### [所给文本]
* * * * *

Skip to content

Judge HTTP API

Judge 服务器提供 REST API,用于提交代码归档、轮询评测结果、以及管理交互式游戏会话。通过 sforge serve --port 8080 启动。

基础 URL

http://localhost:8080

所有端点均以 /api/v1 为前缀。

认证机制

Judge API 使用基于 Token 的会话模型。在提交之前,客户端必须先注册会话以获取 Token。Token 编码了任务 ID、运行 ID 和自增的轮次计数器。

接口列表

任务发现

列出从 tasks/ 目录加载的所有可用任务。

http
GET /api/v1/tasks

响应:

json
[
  {"task_id": "ad_placement_optimization", "name": "Ad Placement Optimization"},
  {"task_id": "gitlet", "name": "Gitlet"},
  {"task_id": "tinykv", "name": "TinyKV"}
]

会话注册

注册新会话并获取 Token,用于后续提交。

http
POST /api/v1/register
Content-Type: application/json

{
  "task_id": "ad_placement_optimization",
  "run_id": "run-001"
}

响应:

json
{
  "token": "a1b2c3d4e5f6a1b2c3d4e5f6a1b2c3d4"
}

Token 是一个 32 字符的十六进制字符串,内部维护任务 ID、运行 ID 以及两个独立的计数器:Agent 提交(agent-1agent-2、...)和自动评测提交(auto-1auto-2、...)。

* * * * *

### [原始数据]
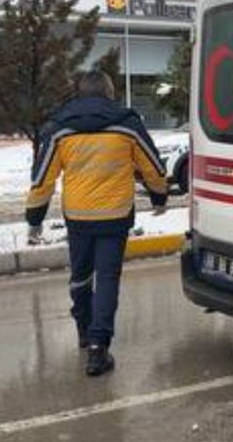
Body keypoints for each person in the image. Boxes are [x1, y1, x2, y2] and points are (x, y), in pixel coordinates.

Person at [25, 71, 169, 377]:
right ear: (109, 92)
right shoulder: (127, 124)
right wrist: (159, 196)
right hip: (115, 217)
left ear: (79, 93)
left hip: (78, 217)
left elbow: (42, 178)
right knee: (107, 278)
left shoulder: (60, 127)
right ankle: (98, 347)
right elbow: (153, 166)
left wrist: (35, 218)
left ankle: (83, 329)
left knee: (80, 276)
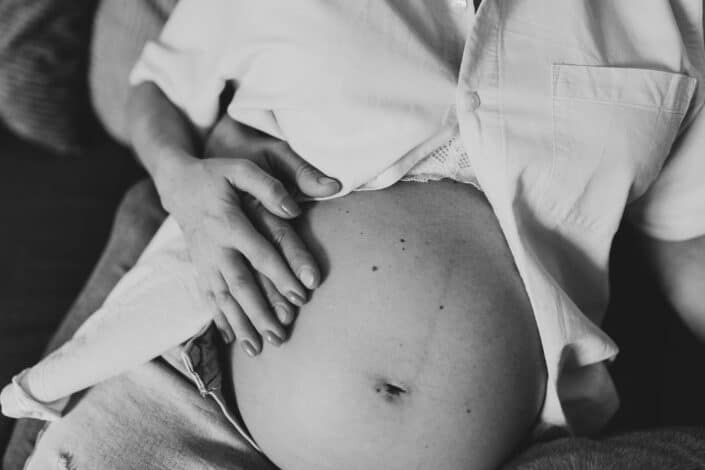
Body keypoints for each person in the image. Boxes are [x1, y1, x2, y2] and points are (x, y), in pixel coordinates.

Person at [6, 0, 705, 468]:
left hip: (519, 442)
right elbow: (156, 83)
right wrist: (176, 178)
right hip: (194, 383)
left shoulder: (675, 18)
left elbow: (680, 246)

* * * * *

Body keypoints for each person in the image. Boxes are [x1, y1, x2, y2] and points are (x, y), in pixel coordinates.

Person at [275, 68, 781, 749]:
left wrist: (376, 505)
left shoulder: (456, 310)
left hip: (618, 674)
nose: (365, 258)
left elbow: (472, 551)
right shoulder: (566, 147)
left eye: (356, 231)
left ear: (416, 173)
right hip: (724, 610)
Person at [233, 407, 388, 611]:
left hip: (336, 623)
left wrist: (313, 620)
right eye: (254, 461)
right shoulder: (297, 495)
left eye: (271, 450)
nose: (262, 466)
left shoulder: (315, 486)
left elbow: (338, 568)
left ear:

* * * * *

### [任务 1]
在这份 Judge API 说明里,所有端点都以什么作为前缀?
### [任务 2]
把 Judge API 说明里从“Skip to content”一直到“所有端点均以 /api/v1 为前缀。”的这一段一字不差地抄出来。
### [任务 3]
从最后一句之后接着把这份 Judge API 说明往下写。

### [答案 1]
/api/v1

### [答案 2]
Skip to content

Judge HTTP API

Judge 服务器提供 REST API,用于提交代码归档、轮询评测结果、以及管理交互式游戏会话。通过 sforge serve --port 8080 启动。

基础 URL

http://localhost:8080

所有端点均以 /api/v1 为前缀。

### [答案 3]
提交归档

提交代码归档进行评测。服务器从 Token 中解析任务 ID 和运行 ID,并分配递增的轮次 ID。

http
POST /api/v1/submit
Content-Type: multipart/form-data

token: a1b2c3d4e5f6a1b2c3d4e5f6a1b2c3d4
archive: @solution.tar.gz
kind: agent
字段类型必填说明
tokenstring/register 获取的会话 Token
archivefile.tar.gz 格式的解决方案归档
kindstring"agent"(默认)或 "auto"。决定递增哪个轮次计数器。

响应:

json
{
  "submission_id": "a1b2c3d4e5f6",
  "round_id": "agent-1",
  "status": "queued"
}

提交异步处理——服务器立即返回 status: "queued"。通过 result 接口轮询结果。

获取结果

轮询提交的评测结果。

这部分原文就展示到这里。